*Problèmes à résoudre*
1. Résumez le document source en deux phrases.
2. Selon le document source, en quelle année Pejman Memarzadeh a-t-il fondé l'Orchestre de l'Alliance ?
3. Poursuivez le document source à la suite de sa dernière phrase.

*Document source*
Pejman Memarzadeh chef d’orchestre, fondateur de l’Orchestre de l’alliance.

Dans le cadre des rendez-vous VCE de Théétète, je me suis entretenu avec Pejman Memarzadeh qui livre sa conception du rôle du chef d’orchestre et de son action pour atteindre l’excellence opérationnelle à la fois technique et humaine. Nous nous sommes rencontrés dans l’extraordinaire auditorium de la Seine Musicale des architectes Shigeru Ban et Jean de Gastines qui va être inauguré en avril prochain.

Pejman Memarzadeh est violoncelliste de formation. Il a étudié au Conservatoire Royal de Bruxelles, au Mozarteum de Salzbourg et en troisième cycle avec le grand maître Julius Berger, en Allemagne. Il a fondé l’Orchestre de l’Alliance en 1995 qu’il dirige depuis en se produisant dans les salles les plus prestigieuses.

XAVIER : L’expérience de 30 ans que j’ai eue dans la Direction d’entreprise et le Coaching m’ont fait réaliser la nécessité de l’intrication de la performance financière et du développement des hommes si l’on voulait créer une excellence durable. Créer un système vertueux passerait pour moi par trois grands axes : la Vision partagée du projet collectif, la Cohésion des structures de pilotage et l’Engagement du corps social : « VCE ». J’aimerais savoir ce que tu penses de ce modèle et en tout cas quelles sont les actions que tu mets en œuvre pour faire réussir ton orchestre de l’Alliance ?

*Données fournies*
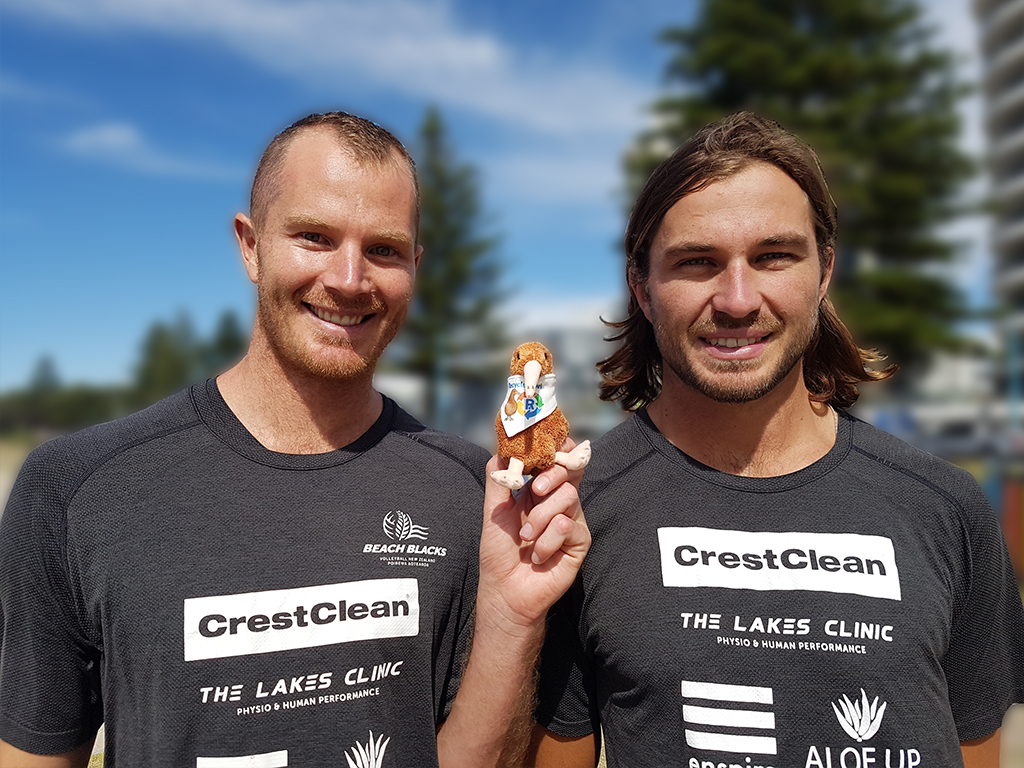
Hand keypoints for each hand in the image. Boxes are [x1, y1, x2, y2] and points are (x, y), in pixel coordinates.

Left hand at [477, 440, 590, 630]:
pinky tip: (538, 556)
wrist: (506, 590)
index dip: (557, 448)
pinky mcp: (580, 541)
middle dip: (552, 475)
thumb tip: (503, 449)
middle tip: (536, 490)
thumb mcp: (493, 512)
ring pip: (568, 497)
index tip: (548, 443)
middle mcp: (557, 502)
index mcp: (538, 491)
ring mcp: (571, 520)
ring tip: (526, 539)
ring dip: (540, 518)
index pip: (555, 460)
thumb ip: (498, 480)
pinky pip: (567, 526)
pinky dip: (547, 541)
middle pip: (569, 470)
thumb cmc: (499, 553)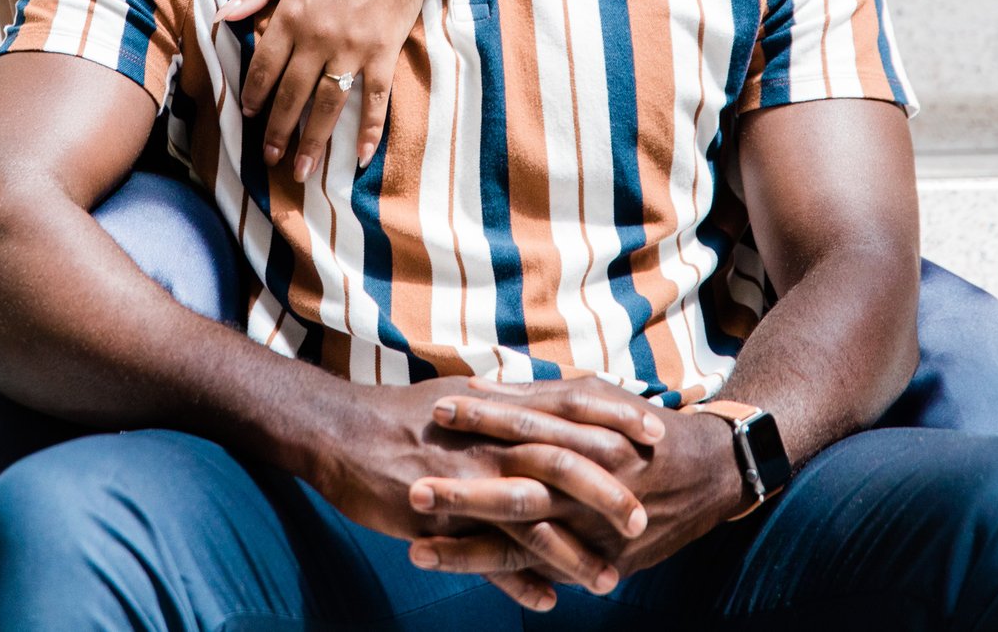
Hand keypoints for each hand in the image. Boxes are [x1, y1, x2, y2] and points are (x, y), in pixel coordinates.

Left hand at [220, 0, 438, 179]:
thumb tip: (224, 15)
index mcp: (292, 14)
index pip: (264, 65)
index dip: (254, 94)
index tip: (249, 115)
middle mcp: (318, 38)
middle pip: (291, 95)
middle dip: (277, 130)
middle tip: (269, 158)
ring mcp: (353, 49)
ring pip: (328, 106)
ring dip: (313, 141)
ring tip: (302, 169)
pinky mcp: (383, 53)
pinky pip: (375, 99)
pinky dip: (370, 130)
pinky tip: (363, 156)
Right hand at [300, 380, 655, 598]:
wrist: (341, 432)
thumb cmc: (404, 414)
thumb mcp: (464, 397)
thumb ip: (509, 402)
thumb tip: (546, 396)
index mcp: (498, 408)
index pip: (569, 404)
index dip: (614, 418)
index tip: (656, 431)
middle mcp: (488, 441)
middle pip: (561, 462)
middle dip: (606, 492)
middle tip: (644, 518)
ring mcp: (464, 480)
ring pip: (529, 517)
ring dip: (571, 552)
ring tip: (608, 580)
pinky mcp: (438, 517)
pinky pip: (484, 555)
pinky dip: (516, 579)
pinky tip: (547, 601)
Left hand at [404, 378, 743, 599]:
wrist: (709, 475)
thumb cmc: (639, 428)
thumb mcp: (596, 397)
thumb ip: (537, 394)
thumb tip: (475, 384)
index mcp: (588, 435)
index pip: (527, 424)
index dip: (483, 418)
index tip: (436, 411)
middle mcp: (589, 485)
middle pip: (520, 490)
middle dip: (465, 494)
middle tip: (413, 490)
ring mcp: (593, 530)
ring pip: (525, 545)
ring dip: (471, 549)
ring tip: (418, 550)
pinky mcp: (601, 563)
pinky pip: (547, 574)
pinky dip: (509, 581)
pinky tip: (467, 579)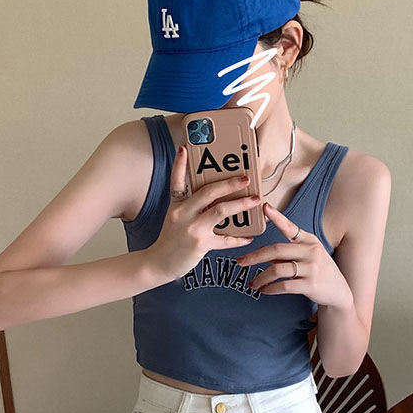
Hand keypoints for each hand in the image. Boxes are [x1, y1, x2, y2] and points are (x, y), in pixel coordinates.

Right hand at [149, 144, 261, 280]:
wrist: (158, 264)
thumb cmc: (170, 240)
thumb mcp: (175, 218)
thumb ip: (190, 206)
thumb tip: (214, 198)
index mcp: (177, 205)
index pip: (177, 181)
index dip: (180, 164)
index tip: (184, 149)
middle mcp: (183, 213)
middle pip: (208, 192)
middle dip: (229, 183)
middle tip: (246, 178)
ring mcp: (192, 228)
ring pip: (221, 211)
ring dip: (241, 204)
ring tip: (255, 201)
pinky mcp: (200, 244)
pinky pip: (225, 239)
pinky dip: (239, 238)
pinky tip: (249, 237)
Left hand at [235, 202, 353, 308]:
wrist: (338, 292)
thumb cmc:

==

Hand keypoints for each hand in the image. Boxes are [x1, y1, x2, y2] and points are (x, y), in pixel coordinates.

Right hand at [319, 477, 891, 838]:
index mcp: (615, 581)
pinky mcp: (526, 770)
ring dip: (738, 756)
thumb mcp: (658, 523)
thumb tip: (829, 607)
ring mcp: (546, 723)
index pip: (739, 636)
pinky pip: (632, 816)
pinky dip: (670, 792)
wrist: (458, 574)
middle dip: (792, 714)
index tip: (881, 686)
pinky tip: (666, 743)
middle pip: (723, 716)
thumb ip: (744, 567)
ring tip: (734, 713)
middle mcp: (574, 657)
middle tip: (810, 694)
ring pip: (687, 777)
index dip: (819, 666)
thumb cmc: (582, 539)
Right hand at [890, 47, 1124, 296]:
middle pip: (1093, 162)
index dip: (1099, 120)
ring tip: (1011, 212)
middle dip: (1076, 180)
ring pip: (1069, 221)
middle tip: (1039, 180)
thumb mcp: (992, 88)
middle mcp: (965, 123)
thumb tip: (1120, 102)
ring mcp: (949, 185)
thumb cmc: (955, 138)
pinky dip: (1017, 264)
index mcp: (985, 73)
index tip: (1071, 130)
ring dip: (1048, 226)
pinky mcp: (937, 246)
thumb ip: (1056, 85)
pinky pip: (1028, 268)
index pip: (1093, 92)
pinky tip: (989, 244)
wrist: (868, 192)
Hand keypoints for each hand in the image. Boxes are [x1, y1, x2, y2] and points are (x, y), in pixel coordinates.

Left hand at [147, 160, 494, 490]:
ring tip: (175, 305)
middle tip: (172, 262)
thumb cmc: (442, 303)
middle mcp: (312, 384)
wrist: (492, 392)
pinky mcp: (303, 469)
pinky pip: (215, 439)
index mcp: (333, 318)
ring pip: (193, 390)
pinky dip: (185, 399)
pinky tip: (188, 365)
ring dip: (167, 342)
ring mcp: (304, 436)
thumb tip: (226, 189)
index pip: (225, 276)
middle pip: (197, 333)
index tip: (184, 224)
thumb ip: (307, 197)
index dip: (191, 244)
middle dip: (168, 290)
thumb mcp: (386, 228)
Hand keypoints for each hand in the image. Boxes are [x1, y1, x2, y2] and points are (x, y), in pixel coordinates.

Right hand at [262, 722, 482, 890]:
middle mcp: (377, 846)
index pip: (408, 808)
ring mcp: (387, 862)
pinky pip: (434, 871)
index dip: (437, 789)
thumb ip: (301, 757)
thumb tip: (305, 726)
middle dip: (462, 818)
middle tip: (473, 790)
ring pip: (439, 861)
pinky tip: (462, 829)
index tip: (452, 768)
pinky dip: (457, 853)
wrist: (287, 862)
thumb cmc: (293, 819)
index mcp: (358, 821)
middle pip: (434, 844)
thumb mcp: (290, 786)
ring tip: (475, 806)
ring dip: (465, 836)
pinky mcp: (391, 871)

* * *

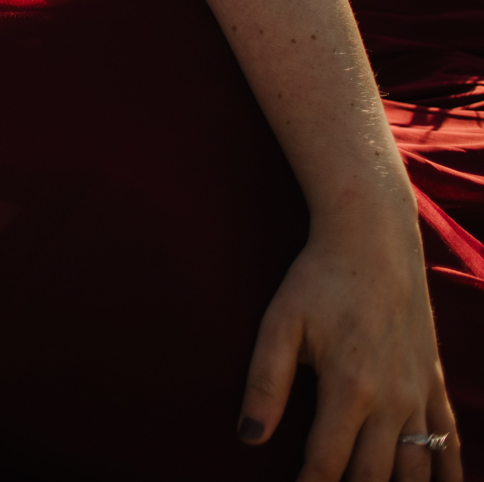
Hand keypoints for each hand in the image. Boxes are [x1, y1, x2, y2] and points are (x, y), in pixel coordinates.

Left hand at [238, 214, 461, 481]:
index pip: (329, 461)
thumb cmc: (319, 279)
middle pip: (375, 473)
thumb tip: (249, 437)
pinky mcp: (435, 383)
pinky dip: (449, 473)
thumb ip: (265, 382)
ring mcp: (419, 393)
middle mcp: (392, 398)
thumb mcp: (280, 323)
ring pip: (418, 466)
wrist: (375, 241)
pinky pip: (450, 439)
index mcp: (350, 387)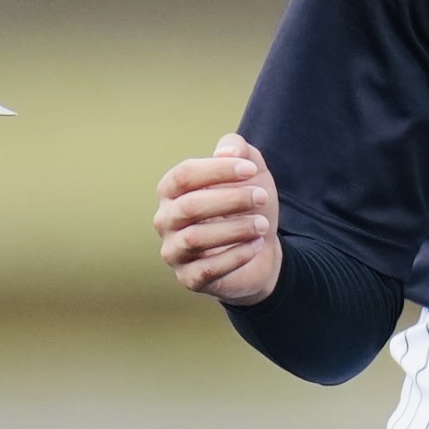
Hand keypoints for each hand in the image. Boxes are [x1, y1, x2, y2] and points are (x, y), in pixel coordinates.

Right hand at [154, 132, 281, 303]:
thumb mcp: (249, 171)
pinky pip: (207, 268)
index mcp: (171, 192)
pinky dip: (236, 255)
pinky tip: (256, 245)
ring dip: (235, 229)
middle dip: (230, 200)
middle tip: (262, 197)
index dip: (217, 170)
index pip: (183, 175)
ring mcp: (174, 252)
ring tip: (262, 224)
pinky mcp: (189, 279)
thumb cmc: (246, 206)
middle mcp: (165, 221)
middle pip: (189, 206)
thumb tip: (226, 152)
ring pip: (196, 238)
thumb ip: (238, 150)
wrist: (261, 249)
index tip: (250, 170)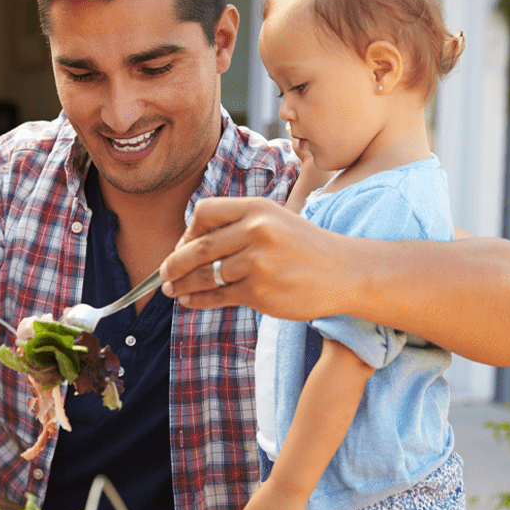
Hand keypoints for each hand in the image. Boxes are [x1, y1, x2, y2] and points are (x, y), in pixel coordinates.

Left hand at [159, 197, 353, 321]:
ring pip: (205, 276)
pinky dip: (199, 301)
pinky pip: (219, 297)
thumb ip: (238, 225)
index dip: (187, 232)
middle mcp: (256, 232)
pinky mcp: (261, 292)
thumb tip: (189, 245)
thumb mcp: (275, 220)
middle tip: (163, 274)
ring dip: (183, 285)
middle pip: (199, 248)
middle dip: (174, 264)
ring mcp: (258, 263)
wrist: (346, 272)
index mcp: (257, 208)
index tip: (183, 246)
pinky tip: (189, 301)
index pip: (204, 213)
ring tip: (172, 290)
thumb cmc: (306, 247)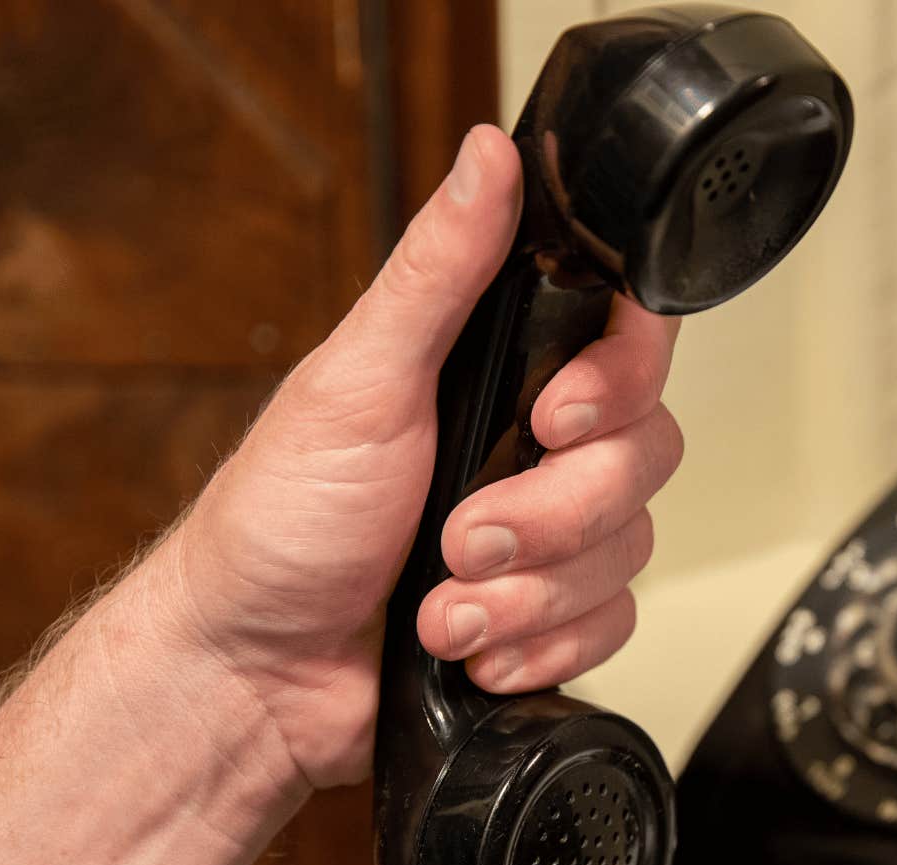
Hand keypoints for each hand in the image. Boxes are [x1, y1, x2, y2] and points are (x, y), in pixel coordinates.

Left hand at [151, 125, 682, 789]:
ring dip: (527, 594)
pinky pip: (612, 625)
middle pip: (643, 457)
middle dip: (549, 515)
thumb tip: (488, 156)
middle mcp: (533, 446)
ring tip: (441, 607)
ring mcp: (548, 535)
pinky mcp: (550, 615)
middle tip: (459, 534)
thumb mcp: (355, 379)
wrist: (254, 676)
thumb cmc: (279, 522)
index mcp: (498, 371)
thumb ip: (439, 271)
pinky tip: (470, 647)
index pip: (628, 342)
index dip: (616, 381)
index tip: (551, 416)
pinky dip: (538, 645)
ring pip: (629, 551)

*Réponses numérotées*
1. Dans le cadre des rendez-vous VCE de Théétète, Xavier s'entretient avec Pejman Memarzadeh, violoncelliste de formation qui a fondé en 1995 l'Orchestre de l'Alliance et le dirige depuis, sur sa conception du rôle du chef d'orchestre et de l'excellence à la fois technique et humaine. Xavier expose son modèle « VCE », fondé sur la Vision partagée du projet collectif, la Cohésion des structures de pilotage et l'Engagement du corps social, puis demande au chef ce qu'il en pense et quelles actions il met en œuvre pour son orchestre.

2. En 1995.

3.
PEJMAN : Je crois que la question de la vision, pour un porteur de projets quel qu’il soit, c’est d’abord de savoir où est-ce qu’il veut aller. Mon projet à long terme est de faire que mon orchestre ait une démarche artistique avec une très grande cohésion. La cohésion globale d’un groupe d’hommes et de femmes est fondamentale. C’est à dire un groupe d’hommes et de femmes qui vont me faire confiance et faire confiance au projet. Je vais définir des objectifs qui vont être « challenging » et aussi accessibles. C’est bien d’avoir une vision mais c’est évidemment insuffisant, il faut se mettre en ordre de marche. Il faut bien se préparer, il faut bien s’entourer de collaborateurs proches qui vont nous permettre de rassurer notre équipe. A côté des musiciens, j’ai une toute petite équipe qui règle tout l’administratif et les contrats, qui expliquent toute l’organisation matérielle et les déplacements. Milles choses qui font que les artistes ne perdent pas de temps et d’énergie pour se concentrer à délivrer le meilleur d’eux-mêmes et d’être pleinement engagés.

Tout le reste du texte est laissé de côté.